Anthony Weiner: I’d Be Mayor It It Weren’t For That Darn Internet

Anthony Weiner has figured out why he didn’t win the New York City Mayoral Primary:

He was born at the wrong time.

Anthony Weiner says if he ran for mayor before there was a Worldwide Web, he ‘d now be calling the shots at City Hall.

“Maybe if the Internet didn’t exist? Like, if I was running in 1955? I’d probably get elected mayor,” Weiner told GQ magazine in a profile titled, ‘The year of Living Carlos Dangerously.”

Yea, that’s it. It was all the Internet’s fault.

FILED UNDER: Quick Takes, US Politics,
Doug Mataconis
About Doug Mataconis
Doug holds a B.A. in Political Science from Rutgers University and J.D. from George Mason University School of Law. He joined the staff of OTB in May 2010. Before joining OTB, he wrote at Below The BeltwayThe Liberty Papers, and United Liberty Follow Doug on Twitter | Facebook

Comments

  1. anjin-san says:

    Go away Weiner…

  2. Mr. Replica says:

    Well, he does have a point. If the internet wasn’t around it would have been much harder to find out Weiner is a creepy pathological liar.

  3. Rusty Shackleford says:

    He says it as though we shouldn’t be unimpressed by someone who wanted to be mayor of the largest city in the US but lacks the impulse control to be alive at a time when the Internet exists.

  4. Pinky says:

    This doesn’t tell us anything new about him, only about how low GQ will stoop. And about how low I’ll stoop by clicking on another Weiner story. But let’s overlook that last part.

  5. grumpy realist says:

    Weiner: evidence that not all the WTF? is on the right…..

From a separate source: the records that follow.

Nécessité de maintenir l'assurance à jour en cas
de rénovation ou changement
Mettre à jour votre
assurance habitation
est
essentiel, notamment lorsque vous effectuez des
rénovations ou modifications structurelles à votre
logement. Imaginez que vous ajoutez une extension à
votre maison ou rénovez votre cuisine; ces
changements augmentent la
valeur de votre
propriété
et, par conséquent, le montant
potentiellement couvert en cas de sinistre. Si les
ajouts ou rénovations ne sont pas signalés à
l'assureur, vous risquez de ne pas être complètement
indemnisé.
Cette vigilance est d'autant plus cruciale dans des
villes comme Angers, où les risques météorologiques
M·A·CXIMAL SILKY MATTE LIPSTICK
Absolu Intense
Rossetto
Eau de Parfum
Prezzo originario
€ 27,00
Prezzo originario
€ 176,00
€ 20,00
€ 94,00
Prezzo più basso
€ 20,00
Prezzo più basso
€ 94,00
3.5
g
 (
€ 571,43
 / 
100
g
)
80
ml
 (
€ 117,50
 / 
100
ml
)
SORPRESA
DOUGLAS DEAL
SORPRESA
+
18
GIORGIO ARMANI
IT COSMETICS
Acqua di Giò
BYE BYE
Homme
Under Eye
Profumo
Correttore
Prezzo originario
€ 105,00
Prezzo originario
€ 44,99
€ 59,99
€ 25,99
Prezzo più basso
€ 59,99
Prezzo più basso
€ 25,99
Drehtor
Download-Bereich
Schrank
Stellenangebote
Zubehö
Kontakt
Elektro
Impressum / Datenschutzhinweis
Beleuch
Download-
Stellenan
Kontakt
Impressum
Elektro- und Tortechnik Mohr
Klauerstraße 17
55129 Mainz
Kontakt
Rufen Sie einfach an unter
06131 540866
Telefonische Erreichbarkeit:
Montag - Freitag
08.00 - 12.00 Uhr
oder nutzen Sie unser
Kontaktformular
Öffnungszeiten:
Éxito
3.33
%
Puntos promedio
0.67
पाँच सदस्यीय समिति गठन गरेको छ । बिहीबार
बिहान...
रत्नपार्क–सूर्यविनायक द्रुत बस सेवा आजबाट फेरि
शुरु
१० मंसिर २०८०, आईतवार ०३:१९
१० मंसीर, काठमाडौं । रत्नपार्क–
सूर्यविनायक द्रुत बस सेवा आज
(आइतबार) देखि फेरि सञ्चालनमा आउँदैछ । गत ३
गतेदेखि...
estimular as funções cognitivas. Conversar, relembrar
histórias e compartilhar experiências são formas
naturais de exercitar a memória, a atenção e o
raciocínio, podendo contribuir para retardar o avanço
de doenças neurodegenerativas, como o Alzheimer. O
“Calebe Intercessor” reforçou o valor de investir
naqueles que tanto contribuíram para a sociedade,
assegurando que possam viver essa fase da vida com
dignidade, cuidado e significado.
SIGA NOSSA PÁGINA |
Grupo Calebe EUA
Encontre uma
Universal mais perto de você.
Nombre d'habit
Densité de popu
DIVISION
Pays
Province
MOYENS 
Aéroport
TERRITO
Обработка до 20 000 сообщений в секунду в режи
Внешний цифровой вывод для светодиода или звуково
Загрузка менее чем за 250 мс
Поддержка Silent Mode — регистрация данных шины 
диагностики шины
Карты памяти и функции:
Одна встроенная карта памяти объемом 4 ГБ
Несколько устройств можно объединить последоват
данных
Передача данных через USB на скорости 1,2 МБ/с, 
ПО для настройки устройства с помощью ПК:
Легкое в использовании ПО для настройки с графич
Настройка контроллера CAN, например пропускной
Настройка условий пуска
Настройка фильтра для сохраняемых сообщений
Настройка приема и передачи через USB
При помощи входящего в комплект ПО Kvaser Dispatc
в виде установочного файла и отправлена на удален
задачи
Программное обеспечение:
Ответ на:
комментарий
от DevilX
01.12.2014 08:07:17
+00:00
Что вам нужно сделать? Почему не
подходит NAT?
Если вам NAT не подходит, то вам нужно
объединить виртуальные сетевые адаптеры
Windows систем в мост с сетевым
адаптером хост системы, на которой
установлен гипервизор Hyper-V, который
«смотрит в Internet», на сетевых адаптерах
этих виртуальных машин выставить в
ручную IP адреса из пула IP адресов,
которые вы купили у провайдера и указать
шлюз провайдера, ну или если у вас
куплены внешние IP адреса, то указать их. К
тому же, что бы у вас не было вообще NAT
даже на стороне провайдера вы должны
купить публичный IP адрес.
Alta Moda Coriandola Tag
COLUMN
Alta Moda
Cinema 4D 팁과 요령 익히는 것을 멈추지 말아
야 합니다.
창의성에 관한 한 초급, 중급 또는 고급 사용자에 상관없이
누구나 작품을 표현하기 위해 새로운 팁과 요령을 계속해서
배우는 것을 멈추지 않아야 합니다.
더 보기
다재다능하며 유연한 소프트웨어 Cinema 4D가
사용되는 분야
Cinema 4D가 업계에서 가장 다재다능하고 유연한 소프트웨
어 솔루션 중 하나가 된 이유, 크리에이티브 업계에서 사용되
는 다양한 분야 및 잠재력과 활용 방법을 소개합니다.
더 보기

    Go away, please. Go in a car, go in a huff, just GO AWAY. Pull a Profumo and spend the next 30 years of your life working in soup kitchens and helping the poor. Then, maybe, you will have learned enough to be let back into civilized society.

  6. CB says:

    What a dick.

  7. C. Clavin says:

    I’d Be Mayor It It Weren’t For That Darn Internet

    I’d be a woman…if it wasn’t for my darn Weiner.

  8. Liberal Capitalist says:

    Heh…

    … and I would have gotten away with it too, if it wasn’t for you meddling kids !!!

  9. Amos Jones says:

    My Uncle would be my Aunt if he didn’t have a Wiener.

  10. wr says:

    @Pinky: “This doesn’t tell us anything new about him, only about how low GQ will stoop. And about how low I’ll stoop by clicking on another Weiner story.”

    Hey, no self-awareness allowed — this is the internet!

  11. Pinky says:

    @wr: Yeah, if there’s one place you shouldn’t see the word “self-awareness”, it’s in a discussion of Anthony Weiner.

  12. pylon says:

    Yay for the internet, I guess.

  13. bill says:

    so is he blaming al gore now?

  14. grumpy realist says:

    @bill: Oooh…good one. Thumbs up.

  15. JKB says:

    And he’d be mayor if it weren’t for that meddling internet.

  16. rudderpedals says:

    This Weiner’s treyf.

  17. CSK says:

    @rudderpedals:

    And a putz.

  18. rodney dill says:

    …and those meddlesome kids and their dog.

  19. rodney dill says:

    “LEEEROY JERKIN’s”

  20. OzarkHillbilly says:

    @grumpy realist:

    Pull a Profumo and spend the next 30 years of your life working in soup kitchens and helping the poor.

    What do you have against the poor?

  21. Pinky says:

    If it weren’t for the internet, Weiner would be in prison for exposing himself to women in Central Park. He should feel grateful that the internet allows him to act on his favorite kink from the privacy of his own home.

  22. al-Ameda says:

    Is he saying that if it was 1960 he would have found a way to share his ‘texts’ with Marilyn Monroe or Angie Dickinson?

    Seriously, he needs an intervention, he needs to be cured of his narcissism disorder.